Data to use:
Content starts
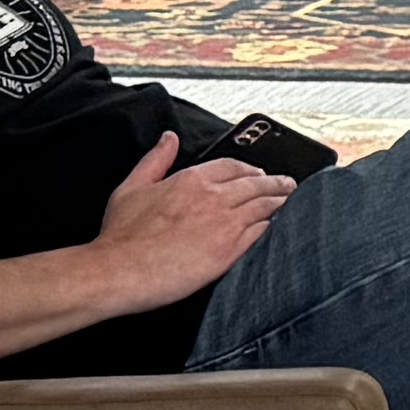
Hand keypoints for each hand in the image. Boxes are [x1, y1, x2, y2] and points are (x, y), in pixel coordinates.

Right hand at [90, 132, 294, 305]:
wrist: (119, 271)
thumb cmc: (121, 236)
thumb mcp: (132, 187)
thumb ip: (156, 160)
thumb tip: (169, 139)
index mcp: (192, 180)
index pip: (234, 166)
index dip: (250, 168)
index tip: (257, 172)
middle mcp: (214, 198)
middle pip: (257, 183)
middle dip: (276, 182)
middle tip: (288, 184)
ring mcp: (225, 224)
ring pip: (265, 206)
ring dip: (280, 201)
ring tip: (289, 200)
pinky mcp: (230, 251)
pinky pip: (261, 233)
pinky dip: (271, 226)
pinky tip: (275, 226)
Content ends
All entries are to be duplicated exactly, with the pictures left out.

Task answer:
Hand keypoints for each hand in the image. Boxes are [x1, y1, x2, y2] and points are (x, y), in pixel coordinates.

Right hand at [90, 132, 294, 305]:
wrist: (119, 271)
thumb cmc: (121, 236)
thumb mcp: (132, 187)
thumb ip: (156, 160)
thumb tip: (169, 139)
index mcp: (192, 180)
index pip: (234, 166)
index dip: (250, 168)
index tip: (257, 172)
middle mcp: (214, 198)
middle pip: (257, 183)
middle dip: (276, 182)
middle tip: (288, 184)
ring mcp: (225, 224)
ring pip: (265, 206)
ring dip: (280, 201)
ring tip: (289, 200)
pinky mcp: (230, 251)
pinky pip: (261, 233)
pinky dip: (271, 226)
pinky tip: (275, 226)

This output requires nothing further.